Das tatsächliche Alter der einzelnen Begräbnisstellen lässt sich daran erkennen, dass Namen wie ,,Zinnow“, ,,Haupt“ oder ,,Pasewald“ auf den Grabsteinen genannt werden, Namen, die in Verbindung mit der Zehlendorfer Geschichte schon zum Teil im 17. Jahrhundert von Bedeutung waren. (…)

 

Da, wie bereits erwähnt, auf dem Alten Zehlendorfer Dorfkirchhof heute keine Beisetzungen mehr vorgenommen werden, es weiterhin von den Personen, die auf den alten Erbbegräbnissen beigesetzt wurden, kaum noch Angehörige gibt, war das Areal zunehmend unbetreut und in einem entsprechenden Pflegezustand.

 

Es ist bemerkenswert, dass aus dem 18. und 19. Jahrhundert mehrere eiserne und gusseiserne Grabkreuze und Grabdenkmäler an ihrem ursprünglichen Standort erhalten sind. Der besondere Umstand, dass auf diesem Kirchhof im 20. Jahrhundert nur noch in Ausnahmefällen bestattet worden ist, hatte zur Folge, dass das gesamte Ensemble des Friedhofsbereiches einen nahezu geschlossenen Charakter von Begräbnisstätten aus dem 18. und 19. Jahrhundert aufweist, der durch wenige gartendenkmalpflegerische Maßnahmen weitgehend wiederhergestellt werden kann.
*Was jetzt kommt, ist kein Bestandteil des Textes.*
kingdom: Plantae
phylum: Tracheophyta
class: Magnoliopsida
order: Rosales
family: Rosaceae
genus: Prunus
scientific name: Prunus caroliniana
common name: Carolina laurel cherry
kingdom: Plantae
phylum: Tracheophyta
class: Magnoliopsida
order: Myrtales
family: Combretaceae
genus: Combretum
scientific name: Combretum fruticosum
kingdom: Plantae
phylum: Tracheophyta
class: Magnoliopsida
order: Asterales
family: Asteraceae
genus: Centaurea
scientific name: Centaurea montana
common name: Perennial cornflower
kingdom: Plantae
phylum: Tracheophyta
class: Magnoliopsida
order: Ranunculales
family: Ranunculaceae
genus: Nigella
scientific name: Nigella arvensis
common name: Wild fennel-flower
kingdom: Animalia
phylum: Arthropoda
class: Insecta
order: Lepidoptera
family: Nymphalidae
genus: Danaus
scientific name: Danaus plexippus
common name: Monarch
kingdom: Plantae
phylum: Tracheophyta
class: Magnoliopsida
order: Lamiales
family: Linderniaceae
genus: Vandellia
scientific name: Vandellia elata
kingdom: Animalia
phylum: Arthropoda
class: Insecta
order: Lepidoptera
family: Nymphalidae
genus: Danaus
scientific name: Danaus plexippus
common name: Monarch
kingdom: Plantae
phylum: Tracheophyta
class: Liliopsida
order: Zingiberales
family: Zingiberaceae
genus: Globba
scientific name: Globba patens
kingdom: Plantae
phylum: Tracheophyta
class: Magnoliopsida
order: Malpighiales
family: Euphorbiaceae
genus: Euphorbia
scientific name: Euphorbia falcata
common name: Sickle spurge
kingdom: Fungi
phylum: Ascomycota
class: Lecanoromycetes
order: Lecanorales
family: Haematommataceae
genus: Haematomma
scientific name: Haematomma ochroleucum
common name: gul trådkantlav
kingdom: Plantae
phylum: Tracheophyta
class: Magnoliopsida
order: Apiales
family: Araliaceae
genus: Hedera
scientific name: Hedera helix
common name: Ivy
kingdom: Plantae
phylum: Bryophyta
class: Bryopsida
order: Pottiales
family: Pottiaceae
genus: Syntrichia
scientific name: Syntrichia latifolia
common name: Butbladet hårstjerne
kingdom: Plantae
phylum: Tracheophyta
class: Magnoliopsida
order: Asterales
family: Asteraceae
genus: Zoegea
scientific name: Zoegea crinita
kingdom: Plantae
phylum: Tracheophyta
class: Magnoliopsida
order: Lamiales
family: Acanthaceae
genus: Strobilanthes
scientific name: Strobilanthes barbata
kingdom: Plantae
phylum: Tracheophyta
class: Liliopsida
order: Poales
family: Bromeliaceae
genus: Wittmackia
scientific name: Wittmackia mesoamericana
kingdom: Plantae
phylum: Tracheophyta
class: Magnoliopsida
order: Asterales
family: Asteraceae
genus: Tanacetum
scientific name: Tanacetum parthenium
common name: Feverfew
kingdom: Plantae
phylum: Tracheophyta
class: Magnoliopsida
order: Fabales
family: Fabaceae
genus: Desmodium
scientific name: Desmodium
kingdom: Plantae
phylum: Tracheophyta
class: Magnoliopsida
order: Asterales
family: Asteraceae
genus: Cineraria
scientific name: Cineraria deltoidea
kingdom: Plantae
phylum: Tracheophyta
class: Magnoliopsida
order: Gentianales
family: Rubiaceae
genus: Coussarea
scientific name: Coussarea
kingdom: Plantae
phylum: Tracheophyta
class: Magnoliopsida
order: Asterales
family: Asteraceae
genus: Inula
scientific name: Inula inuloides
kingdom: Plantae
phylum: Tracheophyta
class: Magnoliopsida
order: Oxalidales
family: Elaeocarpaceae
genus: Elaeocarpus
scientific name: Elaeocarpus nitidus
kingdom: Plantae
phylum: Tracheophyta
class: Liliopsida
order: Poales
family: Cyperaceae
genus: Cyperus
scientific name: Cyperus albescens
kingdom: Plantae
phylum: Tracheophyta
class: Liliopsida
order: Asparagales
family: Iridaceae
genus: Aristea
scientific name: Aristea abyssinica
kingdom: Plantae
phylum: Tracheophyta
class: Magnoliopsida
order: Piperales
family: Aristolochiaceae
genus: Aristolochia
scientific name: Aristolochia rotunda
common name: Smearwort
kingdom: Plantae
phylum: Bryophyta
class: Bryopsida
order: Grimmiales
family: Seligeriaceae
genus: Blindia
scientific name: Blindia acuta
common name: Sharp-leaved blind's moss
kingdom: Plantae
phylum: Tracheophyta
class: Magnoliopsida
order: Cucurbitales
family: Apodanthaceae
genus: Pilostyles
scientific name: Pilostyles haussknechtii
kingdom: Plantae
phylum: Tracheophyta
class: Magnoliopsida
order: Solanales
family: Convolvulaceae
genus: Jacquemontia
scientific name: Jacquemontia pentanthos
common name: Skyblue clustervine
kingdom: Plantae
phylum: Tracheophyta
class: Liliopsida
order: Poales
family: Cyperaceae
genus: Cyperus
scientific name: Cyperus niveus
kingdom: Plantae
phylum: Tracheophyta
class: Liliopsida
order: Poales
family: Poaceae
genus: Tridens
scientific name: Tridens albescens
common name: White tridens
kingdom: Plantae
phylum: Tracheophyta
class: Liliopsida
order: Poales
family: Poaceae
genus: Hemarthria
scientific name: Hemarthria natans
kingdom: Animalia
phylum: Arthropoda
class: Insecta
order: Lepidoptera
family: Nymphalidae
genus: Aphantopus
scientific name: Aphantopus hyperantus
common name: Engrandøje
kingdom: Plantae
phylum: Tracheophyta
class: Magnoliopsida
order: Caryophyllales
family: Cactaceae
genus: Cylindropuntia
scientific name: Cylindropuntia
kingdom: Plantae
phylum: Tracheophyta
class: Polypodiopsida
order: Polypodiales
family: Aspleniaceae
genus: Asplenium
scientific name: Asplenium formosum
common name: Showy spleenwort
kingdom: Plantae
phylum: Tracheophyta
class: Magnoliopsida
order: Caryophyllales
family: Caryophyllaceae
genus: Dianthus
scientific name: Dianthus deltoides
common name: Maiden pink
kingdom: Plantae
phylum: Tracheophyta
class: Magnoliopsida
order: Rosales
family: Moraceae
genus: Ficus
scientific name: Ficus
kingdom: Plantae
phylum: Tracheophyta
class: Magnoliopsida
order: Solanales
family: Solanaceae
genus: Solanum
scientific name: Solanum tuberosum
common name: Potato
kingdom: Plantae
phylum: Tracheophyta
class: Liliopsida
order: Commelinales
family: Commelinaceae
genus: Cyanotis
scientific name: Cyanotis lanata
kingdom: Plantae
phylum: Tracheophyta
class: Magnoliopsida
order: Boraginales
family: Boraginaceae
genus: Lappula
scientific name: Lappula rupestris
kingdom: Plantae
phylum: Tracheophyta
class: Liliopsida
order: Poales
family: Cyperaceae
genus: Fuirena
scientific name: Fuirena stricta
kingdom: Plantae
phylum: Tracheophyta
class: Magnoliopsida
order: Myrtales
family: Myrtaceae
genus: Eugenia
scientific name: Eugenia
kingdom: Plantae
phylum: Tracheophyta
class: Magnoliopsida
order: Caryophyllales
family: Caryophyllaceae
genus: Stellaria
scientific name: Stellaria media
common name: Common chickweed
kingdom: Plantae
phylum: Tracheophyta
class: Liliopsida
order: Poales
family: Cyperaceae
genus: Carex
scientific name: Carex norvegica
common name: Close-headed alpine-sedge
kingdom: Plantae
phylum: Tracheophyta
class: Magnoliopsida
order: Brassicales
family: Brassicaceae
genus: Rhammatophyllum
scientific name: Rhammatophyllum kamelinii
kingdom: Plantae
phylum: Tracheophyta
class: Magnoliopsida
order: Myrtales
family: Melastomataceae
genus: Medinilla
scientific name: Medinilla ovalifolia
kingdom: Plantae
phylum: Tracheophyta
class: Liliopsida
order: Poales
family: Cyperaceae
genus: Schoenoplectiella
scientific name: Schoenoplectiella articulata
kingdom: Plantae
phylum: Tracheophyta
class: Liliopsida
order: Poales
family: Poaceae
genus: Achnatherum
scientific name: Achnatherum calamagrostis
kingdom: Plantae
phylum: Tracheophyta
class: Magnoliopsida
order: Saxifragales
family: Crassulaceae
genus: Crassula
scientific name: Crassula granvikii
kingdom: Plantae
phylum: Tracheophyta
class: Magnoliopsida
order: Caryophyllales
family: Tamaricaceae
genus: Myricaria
Dies bedeutet, dass es zur Erhaltung der Ensemblewirkung in ihrer Gesamtheit unabdingbar notwendig ist, dass jedes Grabmal an seinem eigentlichen Standort belassen wird.

 

Wie die ursprünglichen Pflanzen des Kirchhofes zur Zeit seiner Gründung einmal ausgesehen haben, lässt sich nur mutmaßen. Jedoch sind aus dem 18. Jahrhundert nicht nur schriftliche Berichte, sondern sogar noch lebende Zeugen in Gestalt von drei alten Maulbeerbäumen vorhanden.

 

Diese sind nach einem von Friedrich II. erlassenen Edikt aus dem Jahre 1752 dann schließlich 1763 angepflanzt worden und zwar zunächst 80 Stück, die aber bald wieder abstarben. Erst als sich im Jahre 1793 ein sachkundiger Lehrer dieser Angelegenheit annahm, wurde eine Neupflanzung erfolgreich durchgeführt, so dass im Jahre 1791 insgesamt 28 Maulbeerbäume auf dem Dorfkirchhof standen. Im Jahre 1803, also in der Zeit, aus welcher der älteste Grabstein stammt, waren es bereits 30 Bäume.

 

1938 sind fünf davon noch in einem Plan als Naturdenkmal verzeichnet; 1964 waren es noch vier und heute zählt man lediglich drei der ausgewachsenen Exemplare. (…) Dieses Anpflanzen von Maulbeerbäumen auf dem Alten Dorfkirchhof Zehlendorf ist deshalb besonders bemerkenswert, weil an anderer Stelle in Berlin sich die Kirchenverwaltungen bzw. die örtlichen Pfarrer gegen das Edikt Friedrichs des Großen erfolgreich sperrten (so zum Beispiel auf dem Friedhof der Jerusalems- und Neuen Kirche am Halleschen Tor).